### What the exercise asks
Reproduce the material below with every "Sourced from" changed to "Obtained from" and nothing else altered. Leave the pictures out of your answer.

### Given data
────────────────────

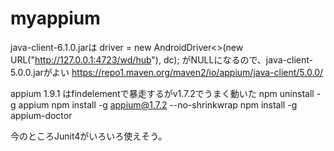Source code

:# myappium

java-client-6.1.0.jarは
driver = new AndroidDriver<>(new URL("http://127.0.0.1:4723/wd/hub"), dc);
がNULLになるので、java-client-5.0.0.jarがよい
https://repo1.maven.org/maven2/io/appium/java-client/5.0.0/

appium 1.9.1 はfindelementで暴走するがv1.7.2でうまく動いた
npm uninstall -g appium
npm install -g appium@1.7.2 --no-shrinkwrap
npm install -g appium-doctor

今のところJunit4がいろいろ使えそう。
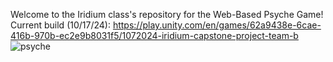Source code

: Welcome to the Iridium class's repository for the Web-Based Psyche Game!
Current build (10/17/24): https://play.unity.com/en/games/62a9438e-6cae-416b-970b-ec2e9b8031f5/1072024-iridium-capstone-project-team-b
![psyche](https://github.com/user-attachments/assets/435740d1-360b-4ad6-aa59-68844a6477b5)

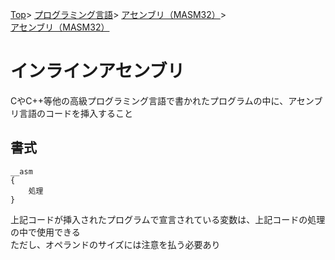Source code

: [Top](../../../../index.md)\>
[プログラミング言語](../../../pgl.md)\>
[アセンブリ（MASM32）](../../language_0001.md)\>
[アセンブリ（MASM32）](../MASM32_0014.md)

# インラインアセンブリ

CやC\+\+等他の高級プログラミング言語で書かれたプログラムの中に、アセンブリ言語のコードを挿入すること

## 書式

    __asm
    {
        処理
    }

上記コードが挿入されたプログラムで宣言されている変数は、上記コードの処理の中で使用できる  
ただし、オペランドのサイズには注意を払う必要あり
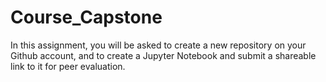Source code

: # Course_Capstone
In this assignment, you will be asked to create a new repository on your Github account, and to create a Jupyter Notebook and submit a shareable link to it for peer evaluation.
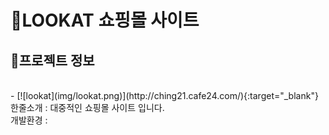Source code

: # :large_orange_diamond:LOOKAT 쇼핑몰 사이트

## :small_orange_diamond:프로젝트 정보
<br />
- [![lookat](img/lookat.png)](http://ching21.cafe24.com/){:target="_blank"}
한줄소개 : 대중적인 쇼핑몰 사이트 입니다. <br />
개발환경 : 

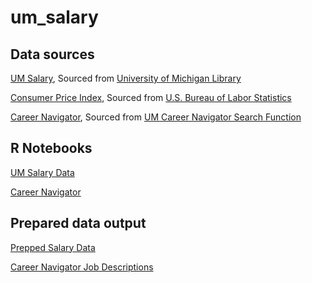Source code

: # um_salary

## Data sources

[UM Salary](https://www.dropbox.com/scl/fo/npjaekyajwsn6cruyq2ak/h?rlkey=thajnoo7so3p0tbnj2cssfyz4&dl=0), Sourced from [University of Michigan Library](https://quod.lib.umich.edu/e/errwpc/public/3/3/1/3314612.html)

[Consumer Price Index](https://www.dropbox.com/scl/fi/x1r9uev5sjz3cvhjypr3f/cpi_data_2023.xlsx?rlkey=fhaphju7j6mum6e5rngyvv64v&dl=0), Sourced from [U.S. Bureau of Labor Statistics](https://data.bls.gov/timeseries/CUUR0000SA0?years_option=all_years)

[Career Navigator](https://www.dropbox.com/scl/fo/j70k99uicvzmwo26cvhp7/h?rlkey=e8w1dvqdfri7vjvnu39ip8m9e&dl=0), Sourced from [UM Career Navigator Search Function](https://careernavigator.umich.edu/search)

## R Notebooks

[UM Salary Data](https://htmlpreview.github.io/?https://github.com/seanrmeyer/um_salary/blob/main/01%20R%20code/um%20salary%20prep.nb.html)

[Career Navigator](https://htmlpreview.github.io/?https://github.com/seanrmeyer/um_salary/blob/main/01%20R%20code/career%20navigator%20prep.nb.html)

## Prepared data output

[Prepped Salary Data](https://www.dropbox.com/scl/fi/ecdemy0o2aqzivymttmd2/salary_data_indexed.csv?rlkey=3h3j90tbrtzzo13fscrdcq1dr&dl=0)

[Career Navigator Job Descriptions](https://www.dropbox.com/scl/fi/eagpul5f5wby0mhq50cgc/career_navigator.csv?rlkey=totd1713yxaukd7hgjqqkiapa&dl=0)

────────────────────

### Response box
Source code

:# myappium

java-client-6.1.0.jarは
driver = new AndroidDriver<>(new URL("http://127.0.0.1:4723/wd/hub"), dc);
がNULLになるので、java-client-5.0.0.jarがよい
https://repo1.maven.org/maven2/io/appium/java-client/5.0.0/

appium 1.9.1 はfindelementで暴走するがv1.7.2でうまく動いた
npm uninstall -g appium
npm install -g appium@1.7.2 --no-shrinkwrap
npm install -g appium-doctor

今のところJunit4がいろいろ使えそう。
Source code

: Welcome to the Iridium class's repository for the Web-Based Psyche Game!
Current build (10/17/24): https://play.unity.com/en/games/62a9438e-6cae-416b-970b-ec2e9b8031f5/1072024-iridium-capstone-project-team-b
![psyche](https://github.com/user-attachments/assets/435740d1-360b-4ad6-aa59-68844a6477b5)

Source code

: [Top](../../../../index.md)\>
[プログラミング言語](../../../pgl.md)\>
[アセンブリ（MASM32）](../../language_0001.md)\>
[アセンブリ（MASM32）](../MASM32_0014.md)

# インラインアセンブリ

CやC\+\+等他の高級プログラミング言語で書かれたプログラムの中に、アセンブリ言語のコードを挿入すること

## 書式

    __asm
    {
        処理
    }

上記コードが挿入されたプログラムで宣言されている変数は、上記コードの処理の中で使用できる  
ただし、オペランドのサイズには注意を払う必要あり
Source code

: # Course_Capstone
In this assignment, you will be asked to create a new repository on your Github account, and to create a Jupyter Notebook and submit a shareable link to it for peer evaluation.
Source code

: # :large_orange_diamond:LOOKAT 쇼핑몰 사이트

## :small_orange_diamond:프로젝트 정보
<br />
- [![lookat](img/lookat.png)](http://ching21.cafe24.com/){:target="_blank"}
한줄소개 : 대중적인 쇼핑몰 사이트 입니다. <br />
개발환경 : 

Source code

: # um_salary

## Data sources

[UM Salary](https://www.dropbox.com/scl/fo/npjaekyajwsn6cruyq2ak/h?rlkey=thajnoo7so3p0tbnj2cssfyz4&dl=0), Obtained from [University of Michigan Library](https://quod.lib.umich.edu/e/errwpc/public/3/3/1/3314612.html)

[Consumer Price Index](https://www.dropbox.com/scl/fi/x1r9uev5sjz3cvhjypr3f/cpi_data_2023.xlsx?rlkey=fhaphju7j6mum6e5rngyvv64v&dl=0), Obtained from [U.S. Bureau of Labor Statistics](https://data.bls.gov/timeseries/CUUR0000SA0?years_option=all_years)

[Career Navigator](https://www.dropbox.com/scl/fo/j70k99uicvzmwo26cvhp7/h?rlkey=e8w1dvqdfri7vjvnu39ip8m9e&dl=0), Obtained from [UM Career Navigator Search Function](https://careernavigator.umich.edu/search)

## R Notebooks

[UM Salary Data](https://htmlpreview.github.io/?https://github.com/seanrmeyer/um_salary/blob/main/01%20R%20code/um%20salary%20prep.nb.html)

[Career Navigator](https://htmlpreview.github.io/?https://github.com/seanrmeyer/um_salary/blob/main/01%20R%20code/career%20navigator%20prep.nb.html)

## Prepared data output

[Prepped Salary Data](https://www.dropbox.com/scl/fi/ecdemy0o2aqzivymttmd2/salary_data_indexed.csv?rlkey=3h3j90tbrtzzo13fscrdcq1dr&dl=0)

[Career Navigator Job Descriptions](https://www.dropbox.com/scl/fi/eagpul5f5wby0mhq50cgc/career_navigator.csv?rlkey=totd1713yxaukd7hgjqqkiapa&dl=0)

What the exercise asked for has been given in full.